#### Task brief
From the post about keeping a New Year's writing resolution, pull out the passage that begins at "Some days I" and ends after "them to be.", copying it word for word.

#### Text extract
□ □ □ □ □
I know you’ve all been waiting with bated breath to hear how my New Year’s…project/resolution/thingy is going. Well, I’m six weeks in and….drumroll please….it’s going!
I have actually been pretty good about writing something most days. I accidentally missed a day in January and I was so angry at myself. And then I missed another day when I accidently fell asleep at 6 pm and didn’t wake up until 2:30 in the morning. I was less mad at myself for that. And then I totally forgot to write on this past Tuesday, and I didn’t even notice until I went to write on Wednesday. So, clearly, I’m devolving into caring less and less if I forget to write. But I have been trying.
Some days I just don’t feel like saying something. Or nothing happened worth writing about. Sometimes it feels like I have all this stuff bopping around in my head all day, and then when I sit down to write…nothing comes out. Other times I feel like there aren’t enough pieces of paper in the world for me to get down my thoughts. Sometimes all I can think about is a song I have stuck in my head, so I just write that down because it’s blocking my head from thinking about other things. Sometimes I use the writing prompts, but mostly I don’t because they aren’t as inspirational as I want them to be.
□ □ □ □ □
#### Raw data
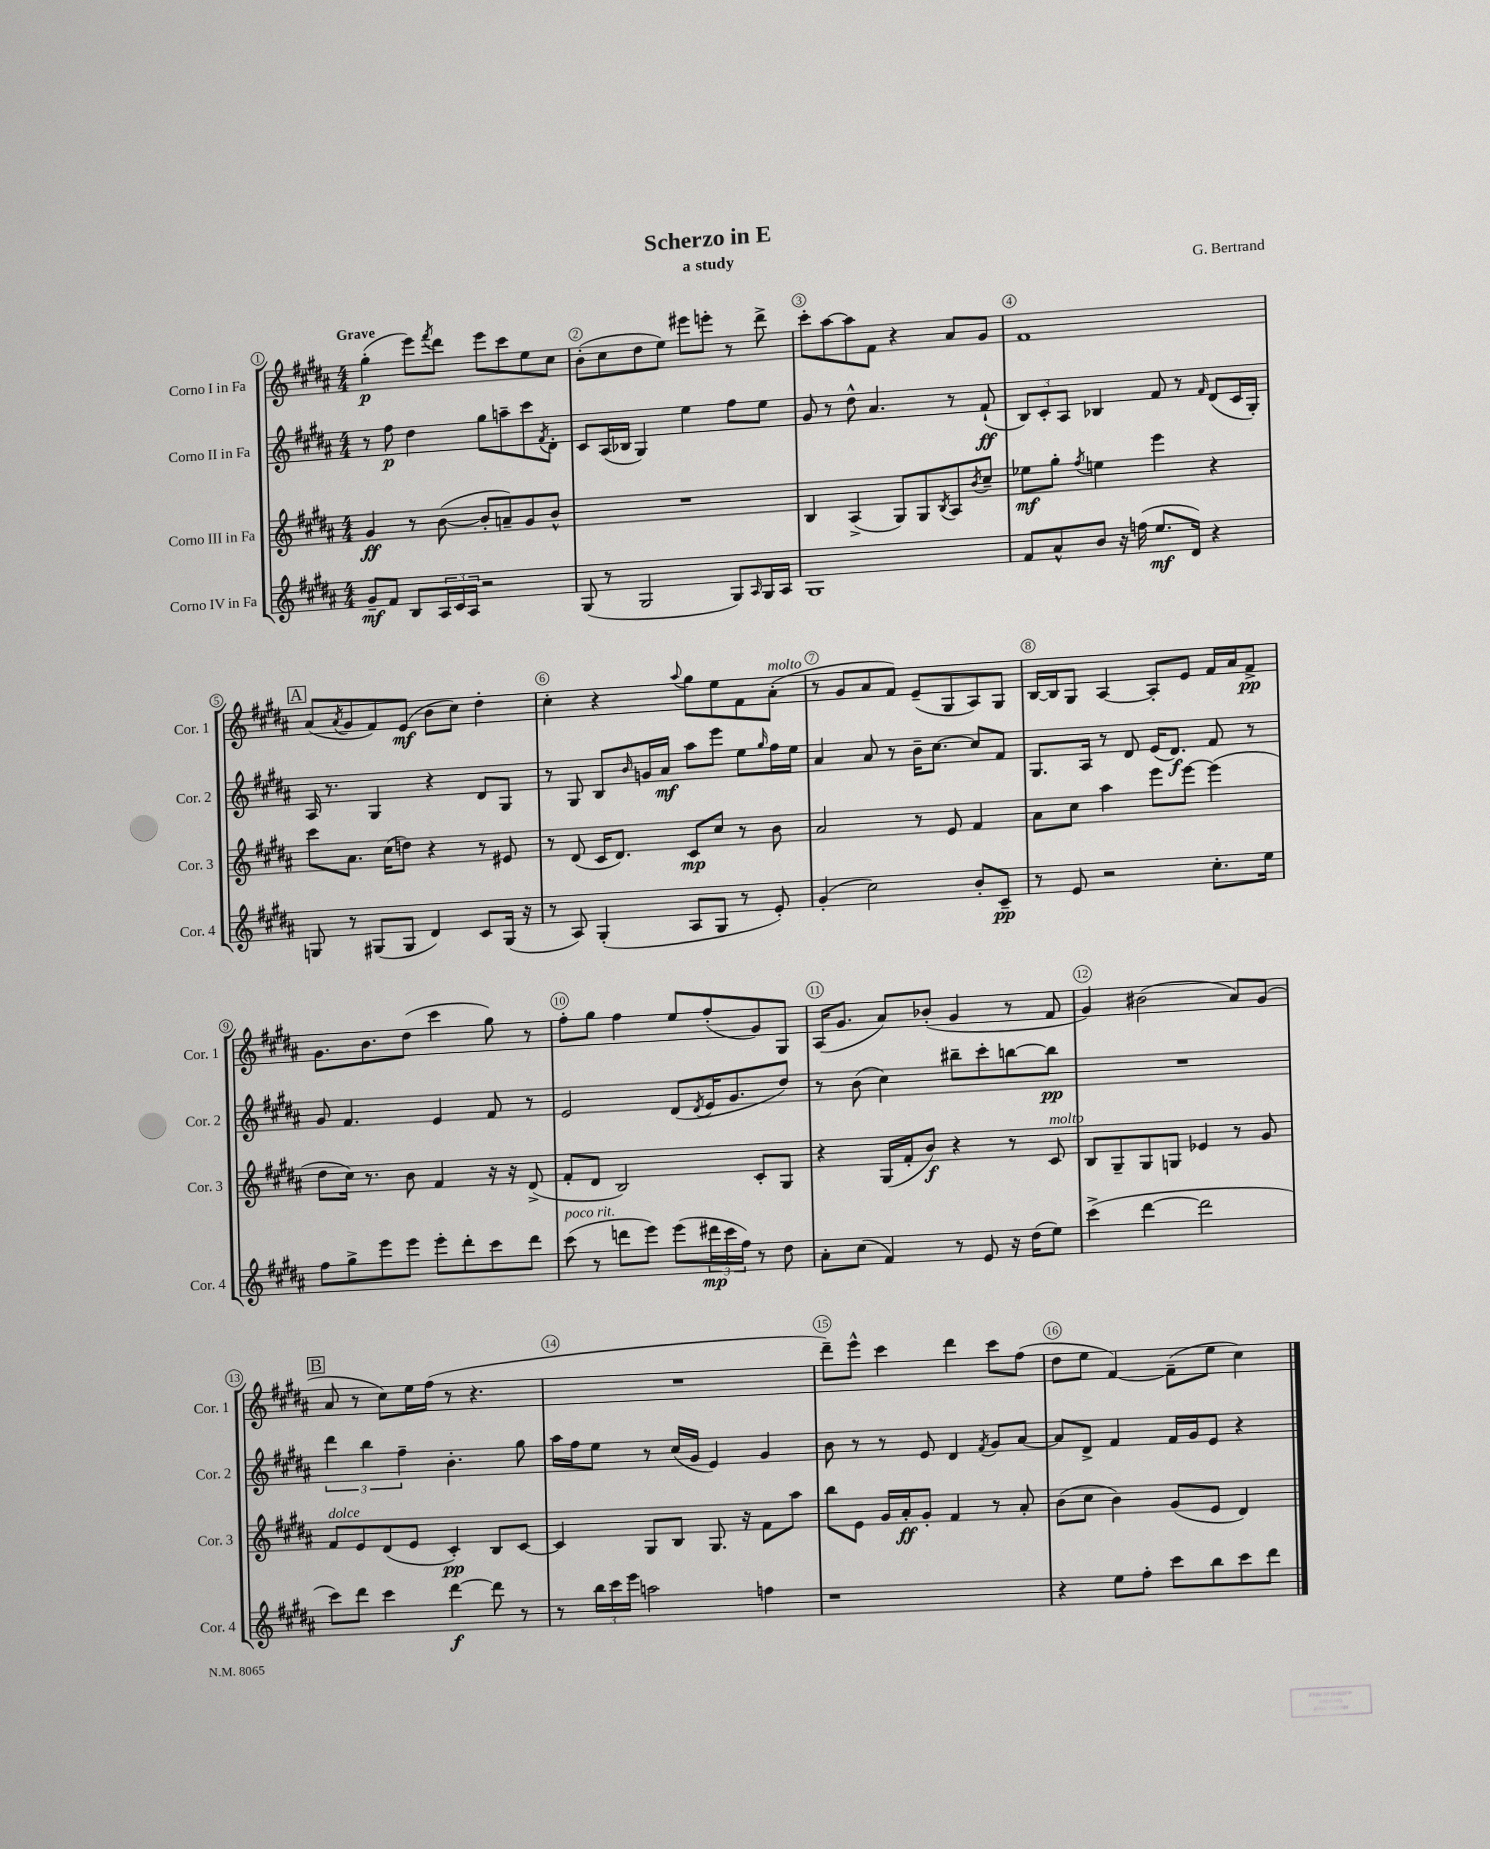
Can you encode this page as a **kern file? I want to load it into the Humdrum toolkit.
□ □ □ □ □
#### Written reply
Some days I just don’t feel like saying something. Or nothing happened worth writing about. Sometimes it feels like I have all this stuff bopping around in my head all day, and then when I sit down to write…nothing comes out. Other times I feel like there aren’t enough pieces of paper in the world for me to get down my thoughts. Sometimes all I can think about is a song I have stuck in my head, so I just write that down because it’s blocking my head from thinking about other things. Sometimes I use the writing prompts, but mostly I don’t because they aren’t as inspirational as I want them to be.